Problem details
Reproduce part of the Ninth College article word for word, starting at the words "Later on in" and stopping after "to the hospital.".

Source passage
|---|
Written by: Farhad Taraporevala

As the construction of its Eighth College nears completion, UC San Diego’s administration has announced a plan for the university’s ninth college, Ninth College. “We needed Ninth College so we can admit more students,” said Chancellor Pradeep Khosla. “More students means more tuition, and more tuition means another mansion upgrade for me, which is of the utmost importance for this university.”

Despite the administration’s unanimous approval of the new college, the construction has, according to a few, been “extremely difficult.” “The hardest part of building Ninth College is that we have very little unused space on campus,” said lead architect Barood Rawinet. “We already got rid of all the useless parking lots for Sixth and Eighth college, and we predicted that if we got rid of any more parking, the students would revolt. We had to find another way to find space on campus.

“With all the simple options for colleges taken, we turned to the data science department to determine the optimal placement of Ninth College. After numerous surveys of students and a topological survey of the campus, their team decided upon an unconventional solution.” said Rawinet. 

Data science professor Sam Pleasant spoke to the process his team went through. “We quickly realized that finding one spot to put the college would be impossible, so we decided to try to break the college up into parts,” said Pleasant. “We then had to determine what was all over campus but never used by students, and very quickly a clear answer emerged: grass.”

Students were quick to protest this decision, organizing rallies and sit-ins on Marshall Field and Sun God lawn. “How dare they take away the things keeping campus green,” said sophomore Lea Vesirit. “Without the grass on campus, we will absorb more sunlight and raise the average temperature, which will contribute to global warming and lead to the inevitable heat death of every student on campus!”

After days of protest, UCSD held a press conference to address student concerns. “I’m not really sure why students are protesting,” said Pleasant. “I took a look at the surveys we did before making the announcement, and nearly 50% of students haven’t touched grass in the last year, while 15% have never touched grass in their lives.”

Later on in the conference, Chancellor Khosla attempted to address students’ environmental concerns. “I agree, the campus is not green enough, and getting rid of the lawns does not help,” said Khosla. “That is why I am introducing my new green initiative. By 2025, all dorm buildings will be painted green, and by 2030, all buildings on campus will be painted green. This should cost a measly 50 million dollars, which of course will be covered by an increase in tuition.”

    Some of the students vowed to protest this decision until the bitter end. “We will not abandon the grass, leaving it to die,” said junior Nat Urey. “I’ll live on this grass for the rest of my life if that’s what it takes to keep it alive.” Urey’s protest was cut short 30 minutes later, when he reportedly experienced a mild allergic reaction and had to be taken to the hospital.
|---|
Stored entries
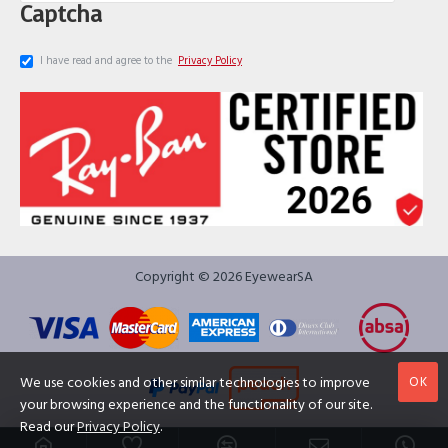
Captcha
I have read and agree to the
Privacy Policy
Copyright © 2026 EyewearSA
OK
We use cookies and other similar technologies to improve
your browsing experience and the functionality of our site.
Read our
Privacy Policy
.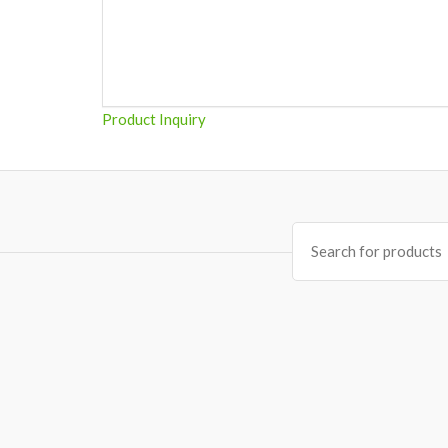
Product Inquiry
Search
for: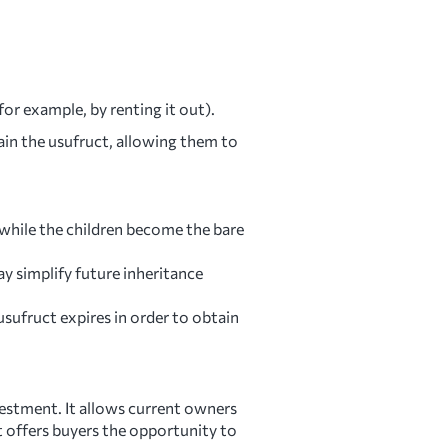
for example, by renting it out).
in the usufruct, allowing them to
 while the children become the bare
y simplify future inheritance
usufruct expires in order to obtain
nvestment. It allows current owners
it offers buyers the opportunity to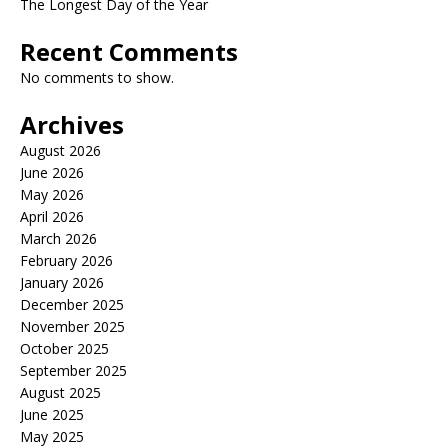
The Longest Day of the Year
Recent Comments
No comments to show.
Archives
August 2026
June 2026
May 2026
April 2026
March 2026
February 2026
January 2026
December 2025
November 2025
October 2025
September 2025
August 2025
June 2025
May 2025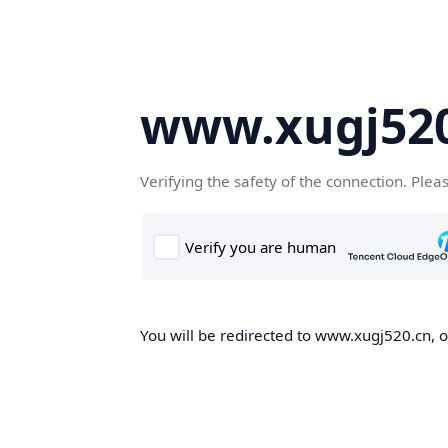
www.xugj520
Verifying the safety of the connection. Plea
You will be redirected to www.xugj520.cn, on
|---|
Answer box
Later on in the conference, Chancellor Khosla attempted to address students’ environmental concerns. “I agree, the campus is not green enough, and getting rid of the lawns does not help,” said Khosla. “That is why I am introducing my new green initiative. By 2025, all dorm buildings will be painted green, and by 2030, all buildings on campus will be painted green. This should cost a measly 50 million dollars, which of course will be covered by an increase in tuition.”

    Some of the students vowed to protest this decision until the bitter end. “We will not abandon the grass, leaving it to die,” said junior Nat Urey. “I’ll live on this grass for the rest of my life if that’s what it takes to keep it alive.” Urey’s protest was cut short 30 minutes later, when he reportedly experienced a mild allergic reaction and had to be taken to the hospital.